Your task:
In the copy, every line of the material that follows must appear exactly, and no pictures should.
::::::::::
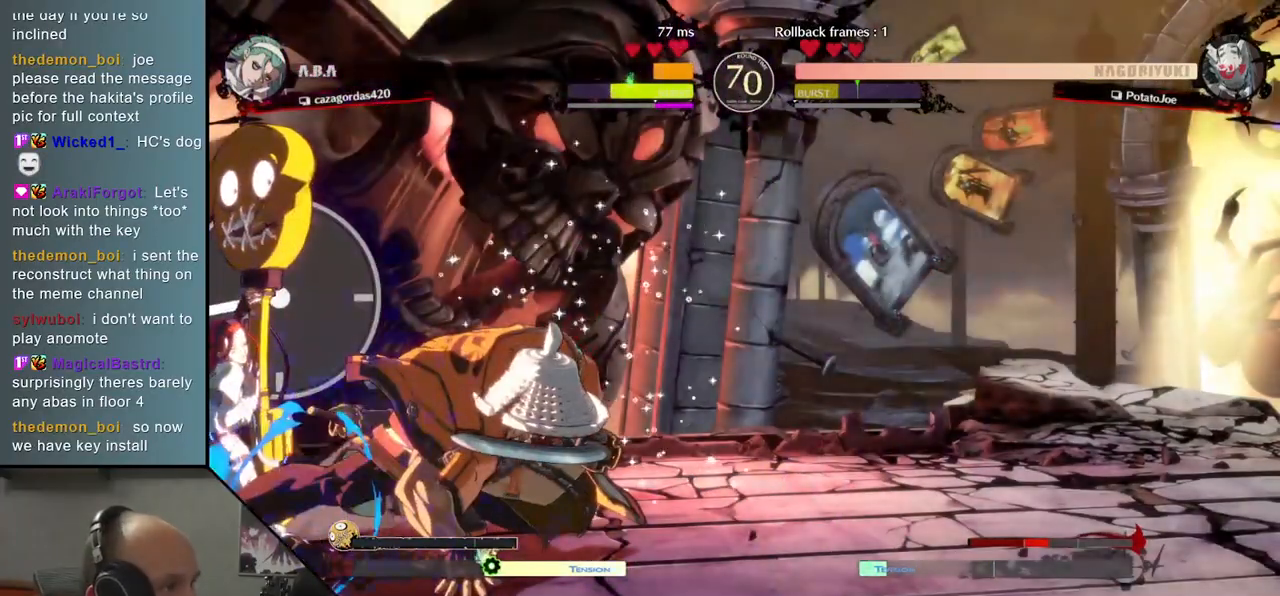
{"buttons": [], "left_stick": "left", "events": [[17, "L1", "down"], [83, "left_stick", "left"], [117, "L1", "up"], [250, "SQUARE", "down"], [333, "SQUARE", "up"], [433, "SQUARE", "down"], [483, "SQUARE", "up"]]}
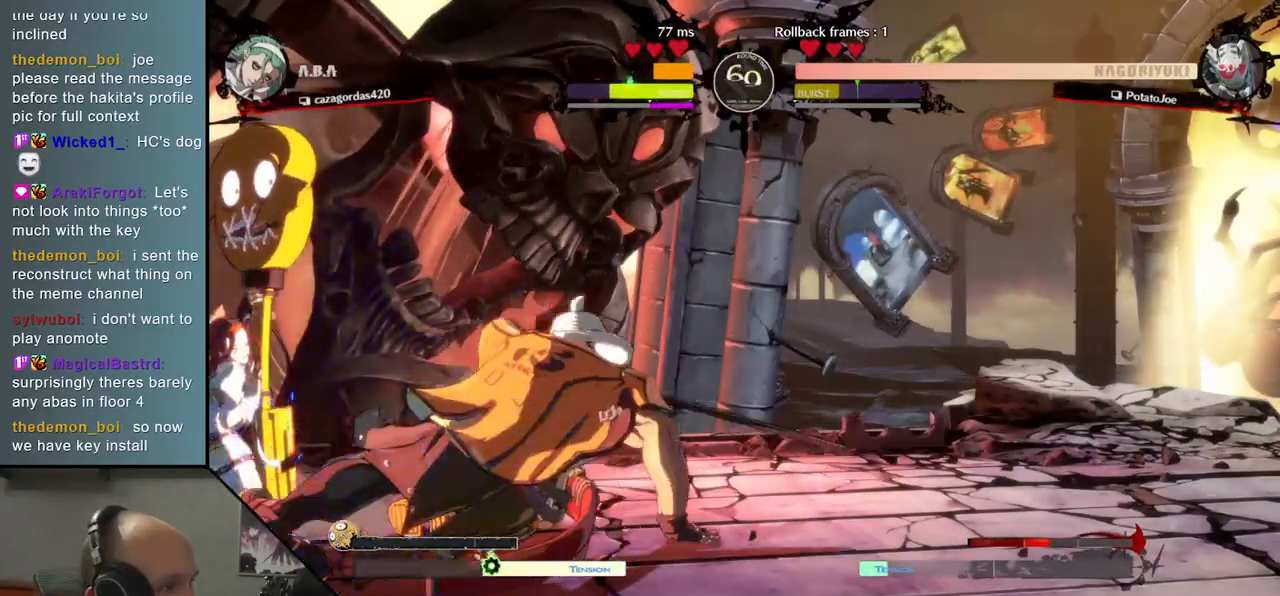
{"buttons": [], "left_stick": "left", "events": [[83, "SQUARE", "down"], [133, "SQUARE", "up"], [250, "SQUARE", "down"], [283, "SQUARE", "up"], [383, "SQUARE", "down"], [467, "SQUARE", "up"]]}
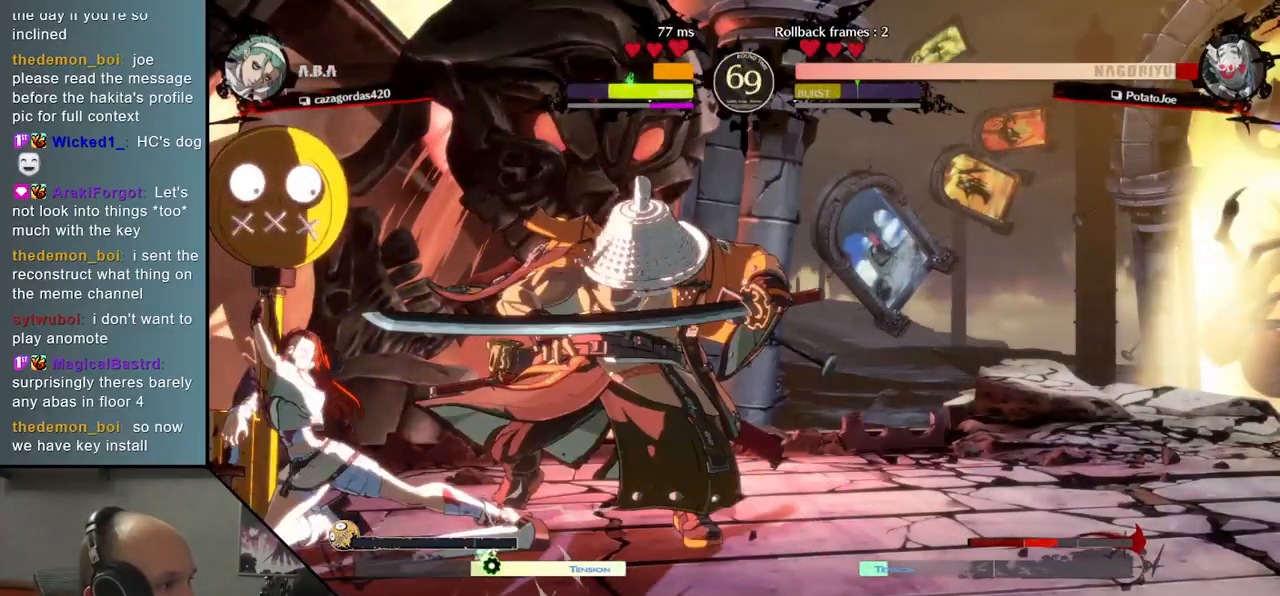
{"buttons": [], "left_stick": "right", "events": [[250, "left_stick", "right"]]}
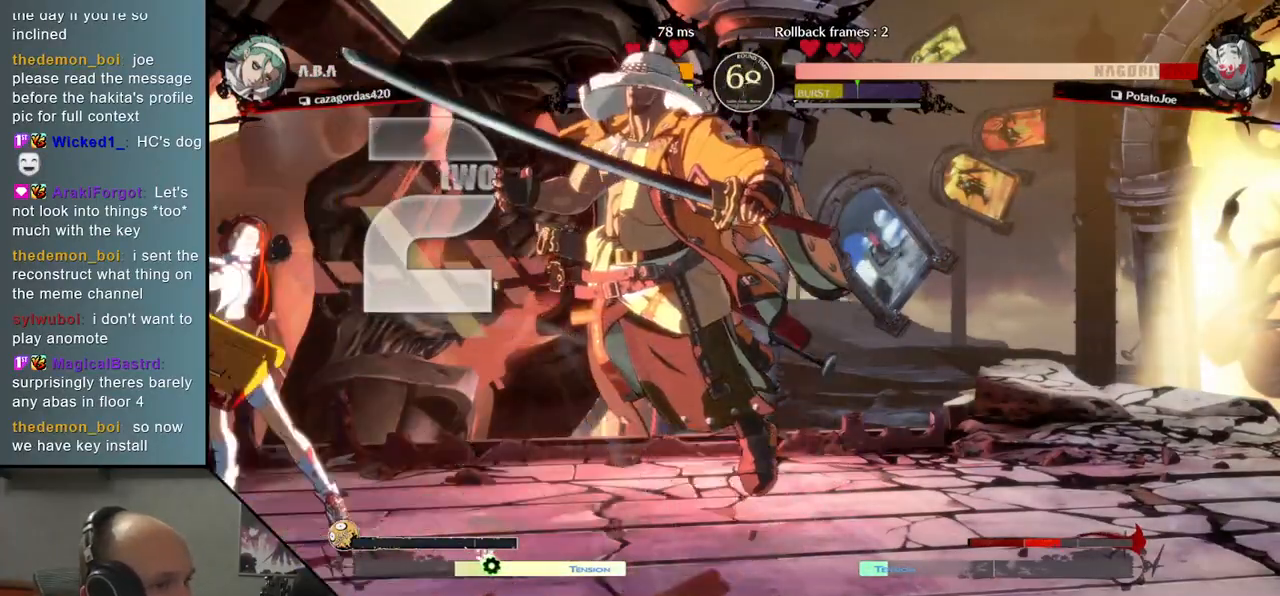
{"buttons": [], "left_stick": "right", "events": []}
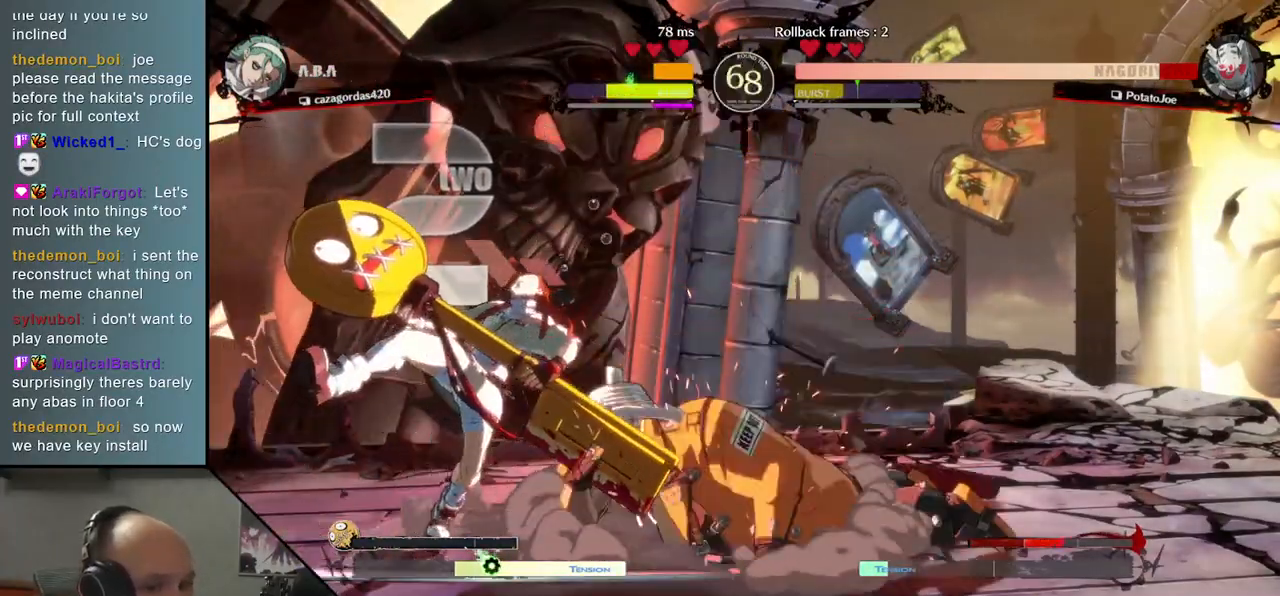
{"buttons": [], "left_stick": "right", "events": [[433, "L1", "down"], [500, "L1", "up"]]}
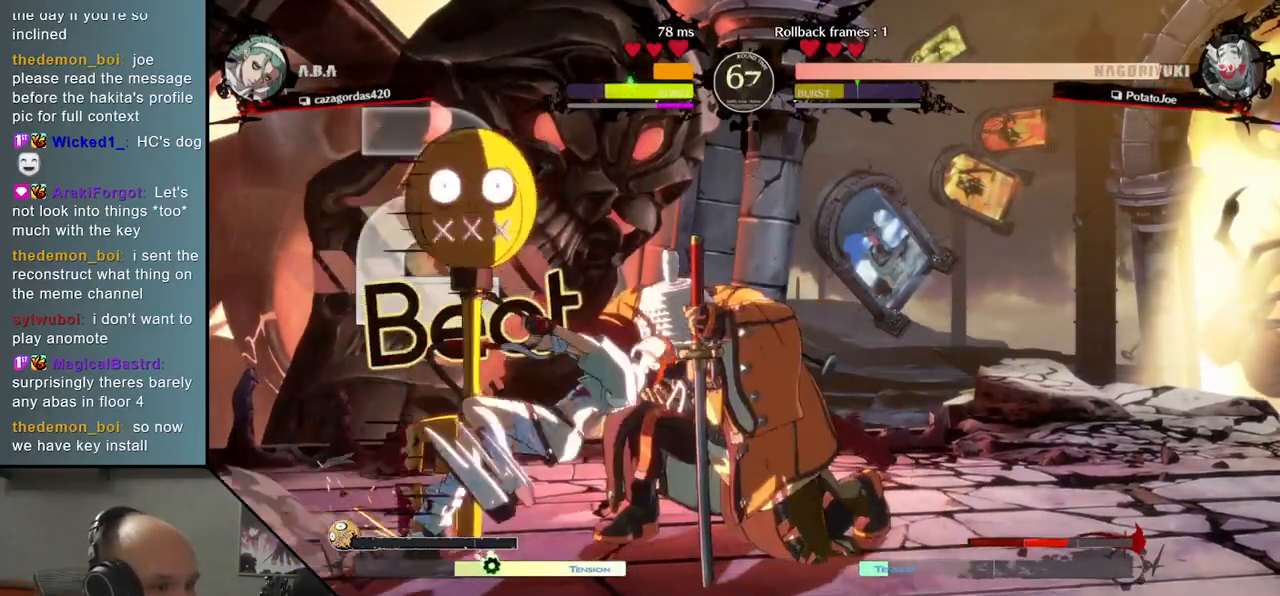
{"buttons": ["L1"], "left_stick": "right", "events": [[133, "L1", "down"], [200, "L1", "up"], [267, "L1", "down"], [317, "L1", "up"], [383, "L1", "down"], [417, "L1", "up"], [483, "L1", "down"]]}
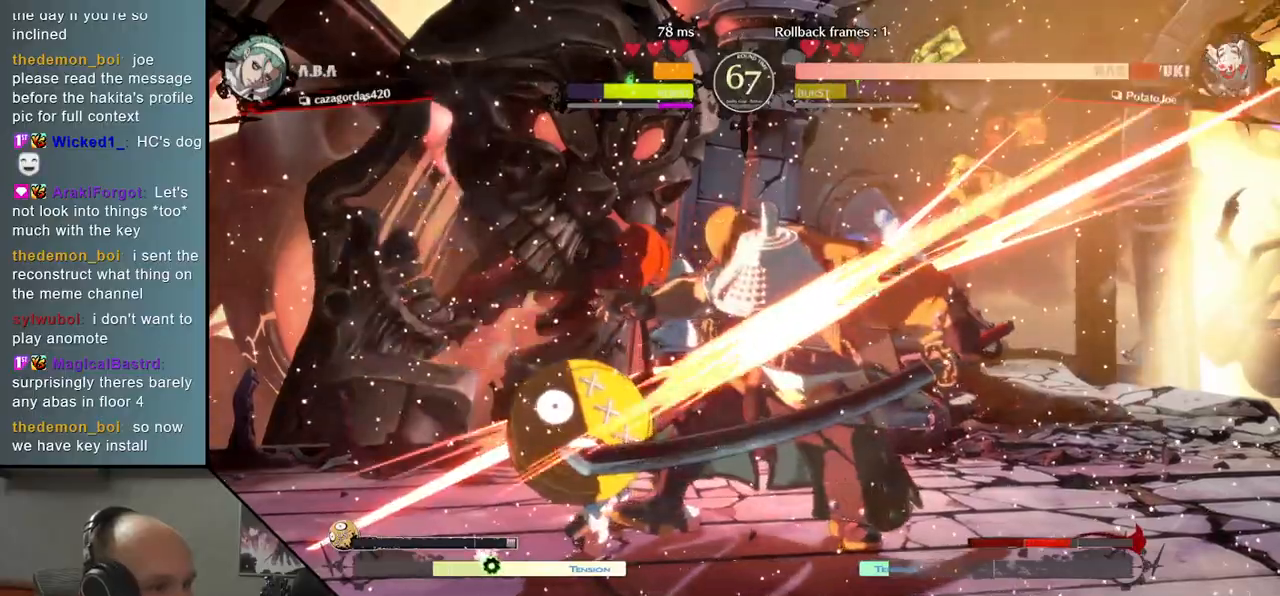
{"buttons": [], "left_stick": "down-right", "events": [[33, "L1", "up"], [100, "L1", "down"], [183, "L1", "up"], [250, "left_stick", "down-right"]]}
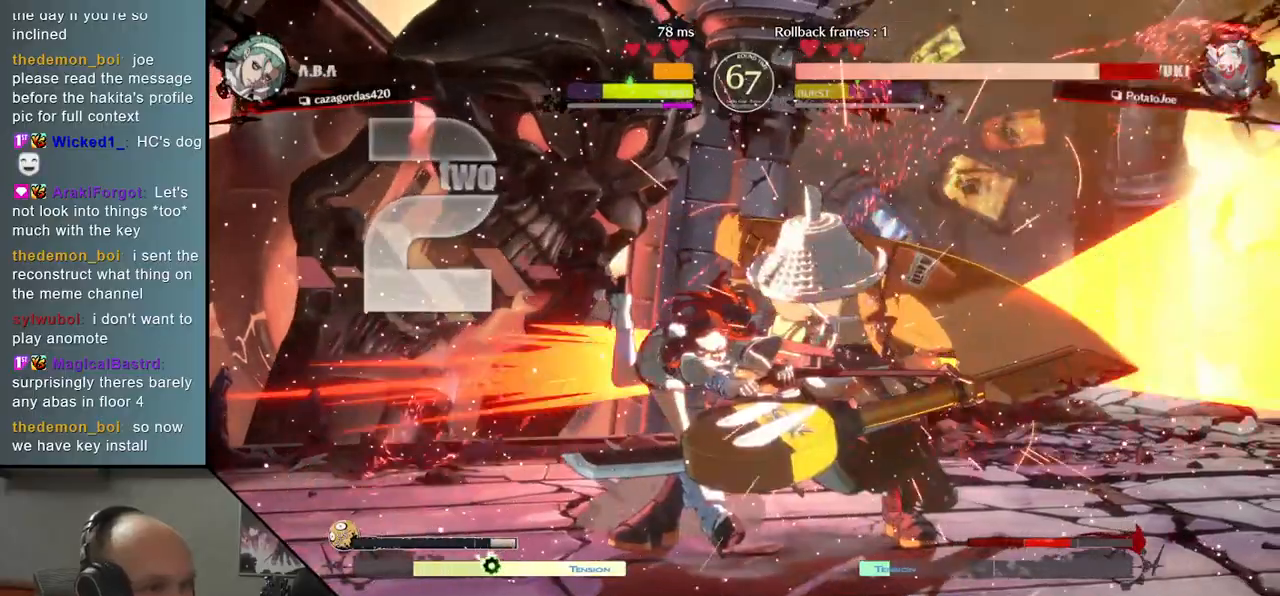
{"buttons": [], "left_stick": "down-right", "events": []}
::::::::::
Reply to the exercise:
{"buttons": [], "left_stick": "left", "events": [[17, "L1", "down"], [83, "left_stick", "left"], [117, "L1", "up"], [250, "SQUARE", "down"], [333, "SQUARE", "up"], [433, "SQUARE", "down"], [483, "SQUARE", "up"]]}
{"buttons": [], "left_stick": "left", "events": [[83, "SQUARE", "down"], [133, "SQUARE", "up"], [250, "SQUARE", "down"], [283, "SQUARE", "up"], [383, "SQUARE", "down"], [467, "SQUARE", "up"]]}
{"buttons": [], "left_stick": "right", "events": [[250, "left_stick", "right"]]}
{"buttons": [], "left_stick": "right", "events": []}
{"buttons": [], "left_stick": "right", "events": [[433, "L1", "down"], [500, "L1", "up"]]}
{"buttons": ["L1"], "left_stick": "right", "events": [[133, "L1", "down"], [200, "L1", "up"], [267, "L1", "down"], [317, "L1", "up"], [383, "L1", "down"], [417, "L1", "up"], [483, "L1", "down"]]}
{"buttons": [], "left_stick": "down-right", "events": [[33, "L1", "up"], [100, "L1", "down"], [183, "L1", "up"], [250, "left_stick", "down-right"]]}
{"buttons": [], "left_stick": "down-right", "events": []}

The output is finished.